Derivative of a symplectic form

Question

Let $(M,\omega)$ be a symplectic manifold and $\gamma \in C^\infty(I,M)$ a path in $M$. For $X,Y \in \Gamma_\gamma(TM)$ I would like to compute the derivative $$\frac{d}{dt}\omega(X(t),Y(t)).$$ My intuition somehow tells me that this is equal to $$\omega(\dot{X}(t),Y(t)) + \omega(X(t),\dot{Y}(t)),$$ but working in local coordinates this does not look right. I think that one has to interpret the dot as a covariant derivative. Thus I tried to use an $\omega$-compatible almost complex structure $J$ to derive $$\frac{d}{dt}\omega(X(t),Y(t)) = -\frac{d}{dt}\omega(JJX(t),Y(t)) = -\omega(J\nabla_t JX,Y(t)) + \omega(X(t),\nabla_t Y).$$ But then I am stucked.

Answer 1

The expression you write down implicitly requires a connection (since it involves derivatives of vector fields), so doesn't mean anything on an arbitrary symplectic manifold until you choose a connection. Unlike Riemannian manifolds, there is no canonical choice of connection on a symplectic manifold, unless it is endowed with some extra structure.

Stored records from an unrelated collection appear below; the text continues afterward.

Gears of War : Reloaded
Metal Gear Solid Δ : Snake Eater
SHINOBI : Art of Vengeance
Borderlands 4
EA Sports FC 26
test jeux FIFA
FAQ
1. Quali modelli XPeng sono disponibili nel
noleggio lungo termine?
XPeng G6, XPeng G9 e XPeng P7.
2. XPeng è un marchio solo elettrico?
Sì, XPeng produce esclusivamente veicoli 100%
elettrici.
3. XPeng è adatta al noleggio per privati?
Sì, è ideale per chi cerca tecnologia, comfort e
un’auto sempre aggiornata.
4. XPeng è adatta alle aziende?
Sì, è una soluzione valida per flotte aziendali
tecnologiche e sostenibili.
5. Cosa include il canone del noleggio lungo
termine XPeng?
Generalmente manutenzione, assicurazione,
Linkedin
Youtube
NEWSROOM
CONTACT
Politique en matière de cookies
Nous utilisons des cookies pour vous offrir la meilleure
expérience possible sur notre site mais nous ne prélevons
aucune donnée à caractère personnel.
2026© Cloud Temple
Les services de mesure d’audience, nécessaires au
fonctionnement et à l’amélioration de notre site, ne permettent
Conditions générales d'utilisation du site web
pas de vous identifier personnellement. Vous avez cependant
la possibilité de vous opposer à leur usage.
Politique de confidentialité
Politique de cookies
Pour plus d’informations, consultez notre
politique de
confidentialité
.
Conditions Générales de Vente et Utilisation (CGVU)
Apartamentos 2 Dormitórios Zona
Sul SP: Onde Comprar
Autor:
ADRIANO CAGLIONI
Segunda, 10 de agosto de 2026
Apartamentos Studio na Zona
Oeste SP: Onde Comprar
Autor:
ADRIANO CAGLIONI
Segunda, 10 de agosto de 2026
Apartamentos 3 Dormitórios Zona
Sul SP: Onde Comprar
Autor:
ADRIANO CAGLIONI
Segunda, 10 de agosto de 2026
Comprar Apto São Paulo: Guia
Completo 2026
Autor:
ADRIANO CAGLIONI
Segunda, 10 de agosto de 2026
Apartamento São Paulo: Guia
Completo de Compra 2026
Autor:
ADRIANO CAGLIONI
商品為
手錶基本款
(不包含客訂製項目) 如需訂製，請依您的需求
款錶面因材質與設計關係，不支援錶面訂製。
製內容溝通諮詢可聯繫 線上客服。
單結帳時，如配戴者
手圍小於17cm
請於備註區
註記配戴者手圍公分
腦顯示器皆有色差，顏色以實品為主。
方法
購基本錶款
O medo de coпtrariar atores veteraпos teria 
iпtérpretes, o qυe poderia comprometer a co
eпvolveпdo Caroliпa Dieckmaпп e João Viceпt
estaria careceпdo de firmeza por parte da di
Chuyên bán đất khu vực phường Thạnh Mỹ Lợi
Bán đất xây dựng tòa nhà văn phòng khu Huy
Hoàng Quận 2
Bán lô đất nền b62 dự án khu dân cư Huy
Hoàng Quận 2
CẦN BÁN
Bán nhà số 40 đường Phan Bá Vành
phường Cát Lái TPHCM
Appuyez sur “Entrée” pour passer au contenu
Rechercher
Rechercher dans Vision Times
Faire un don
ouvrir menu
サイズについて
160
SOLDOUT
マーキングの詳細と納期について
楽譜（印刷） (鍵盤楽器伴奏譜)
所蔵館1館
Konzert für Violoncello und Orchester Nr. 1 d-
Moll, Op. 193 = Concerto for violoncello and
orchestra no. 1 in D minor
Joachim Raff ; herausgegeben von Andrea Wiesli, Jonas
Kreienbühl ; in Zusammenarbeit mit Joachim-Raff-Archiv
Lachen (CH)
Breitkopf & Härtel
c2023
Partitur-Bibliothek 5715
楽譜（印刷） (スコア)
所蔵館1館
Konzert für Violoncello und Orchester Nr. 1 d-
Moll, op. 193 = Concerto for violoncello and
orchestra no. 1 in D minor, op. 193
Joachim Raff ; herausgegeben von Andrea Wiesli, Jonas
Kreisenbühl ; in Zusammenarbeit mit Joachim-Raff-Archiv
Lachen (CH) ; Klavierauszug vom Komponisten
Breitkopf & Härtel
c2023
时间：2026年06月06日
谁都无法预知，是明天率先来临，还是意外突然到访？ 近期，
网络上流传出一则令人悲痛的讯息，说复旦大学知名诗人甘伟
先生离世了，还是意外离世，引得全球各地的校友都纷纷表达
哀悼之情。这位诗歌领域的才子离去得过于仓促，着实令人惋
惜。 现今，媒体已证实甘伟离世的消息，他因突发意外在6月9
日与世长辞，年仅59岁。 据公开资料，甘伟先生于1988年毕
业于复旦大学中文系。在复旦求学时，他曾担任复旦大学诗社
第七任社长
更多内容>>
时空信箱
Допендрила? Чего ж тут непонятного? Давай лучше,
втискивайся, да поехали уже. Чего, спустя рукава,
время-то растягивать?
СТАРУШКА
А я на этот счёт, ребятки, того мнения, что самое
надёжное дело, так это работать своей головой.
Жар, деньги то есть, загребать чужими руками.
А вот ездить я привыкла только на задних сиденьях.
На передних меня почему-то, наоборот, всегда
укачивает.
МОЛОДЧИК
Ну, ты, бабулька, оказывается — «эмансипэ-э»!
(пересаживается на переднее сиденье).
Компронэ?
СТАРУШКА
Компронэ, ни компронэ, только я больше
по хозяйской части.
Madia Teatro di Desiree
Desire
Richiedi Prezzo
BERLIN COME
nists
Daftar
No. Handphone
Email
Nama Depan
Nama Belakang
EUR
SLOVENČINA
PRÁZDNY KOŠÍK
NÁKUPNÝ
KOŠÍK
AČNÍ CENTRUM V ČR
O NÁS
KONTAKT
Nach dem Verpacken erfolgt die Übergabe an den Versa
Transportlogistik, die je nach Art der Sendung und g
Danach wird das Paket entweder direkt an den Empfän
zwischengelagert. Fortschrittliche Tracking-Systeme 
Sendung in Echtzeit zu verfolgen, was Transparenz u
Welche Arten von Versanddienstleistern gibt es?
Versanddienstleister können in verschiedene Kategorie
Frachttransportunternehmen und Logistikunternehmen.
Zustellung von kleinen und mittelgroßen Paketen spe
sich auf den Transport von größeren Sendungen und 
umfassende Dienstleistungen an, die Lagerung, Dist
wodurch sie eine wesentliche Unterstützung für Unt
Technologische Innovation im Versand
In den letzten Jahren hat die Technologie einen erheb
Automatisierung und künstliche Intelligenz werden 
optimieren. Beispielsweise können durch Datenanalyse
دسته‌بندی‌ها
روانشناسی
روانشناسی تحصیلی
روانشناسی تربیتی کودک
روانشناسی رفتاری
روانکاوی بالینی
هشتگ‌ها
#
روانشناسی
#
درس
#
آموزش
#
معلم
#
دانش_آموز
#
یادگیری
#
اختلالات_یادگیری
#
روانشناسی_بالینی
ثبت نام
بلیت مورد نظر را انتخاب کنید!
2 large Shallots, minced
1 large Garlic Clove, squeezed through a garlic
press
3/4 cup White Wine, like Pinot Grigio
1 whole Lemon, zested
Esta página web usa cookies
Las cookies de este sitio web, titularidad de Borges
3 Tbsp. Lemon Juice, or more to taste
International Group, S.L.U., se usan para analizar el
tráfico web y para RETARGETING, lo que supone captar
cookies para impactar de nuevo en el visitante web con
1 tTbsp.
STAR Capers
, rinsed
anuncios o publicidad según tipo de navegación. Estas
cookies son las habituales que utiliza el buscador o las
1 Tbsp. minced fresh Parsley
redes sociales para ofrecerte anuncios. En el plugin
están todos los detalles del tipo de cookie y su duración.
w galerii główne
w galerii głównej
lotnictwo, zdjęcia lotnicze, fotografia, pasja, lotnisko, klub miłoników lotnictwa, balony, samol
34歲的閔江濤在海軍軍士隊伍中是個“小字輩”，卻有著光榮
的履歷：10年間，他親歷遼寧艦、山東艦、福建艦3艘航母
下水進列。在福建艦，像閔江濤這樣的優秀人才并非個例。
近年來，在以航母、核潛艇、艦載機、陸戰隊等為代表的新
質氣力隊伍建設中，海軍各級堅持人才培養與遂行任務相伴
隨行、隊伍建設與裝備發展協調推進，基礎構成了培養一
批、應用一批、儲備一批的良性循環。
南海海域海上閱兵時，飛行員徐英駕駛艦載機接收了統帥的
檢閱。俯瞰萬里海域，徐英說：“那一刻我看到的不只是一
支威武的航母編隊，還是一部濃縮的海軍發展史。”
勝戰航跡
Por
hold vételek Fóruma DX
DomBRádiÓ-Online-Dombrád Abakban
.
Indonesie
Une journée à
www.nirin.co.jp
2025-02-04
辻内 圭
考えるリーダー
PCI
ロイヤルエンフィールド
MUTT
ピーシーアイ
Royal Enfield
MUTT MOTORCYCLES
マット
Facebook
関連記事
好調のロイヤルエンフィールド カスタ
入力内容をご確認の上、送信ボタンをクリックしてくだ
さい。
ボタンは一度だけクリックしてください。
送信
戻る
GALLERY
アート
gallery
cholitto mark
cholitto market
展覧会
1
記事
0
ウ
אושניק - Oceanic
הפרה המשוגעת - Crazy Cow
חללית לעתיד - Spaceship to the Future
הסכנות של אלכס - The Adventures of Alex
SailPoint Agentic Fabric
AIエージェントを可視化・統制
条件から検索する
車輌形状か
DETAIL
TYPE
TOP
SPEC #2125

Having chosen a connection $\nabla$, the statement you give, $$ \nabla_V(\omega(X,Y))=\omega(\nabla_VX,Y)+\omega(X,\nabla_VY)\iff \nabla\omega=0 $$ may or may not hold. When it does, we say $\nabla$ is compatible with $\omega$. Such connections always exist, but they are not unique.

A symplectic connection on $(M,\omega)$ is a torsion free connection compatible with $\omega$. These always exist as well, but are again not unique.

Your choice of connection seems to assume that $(M,\omega)$ has additional structure. If we instead have a Kähler manifold $(M,\omega,g,J)$, there is a canonical connection in the form of the Levy-Civita connection $\nabla_g$ associated with $g$. The compatibility conditions on the Kähler structure imply that $\nabla_g$ is compatible with $\omega$. Not every symplectc manifold admits a Kähler structure.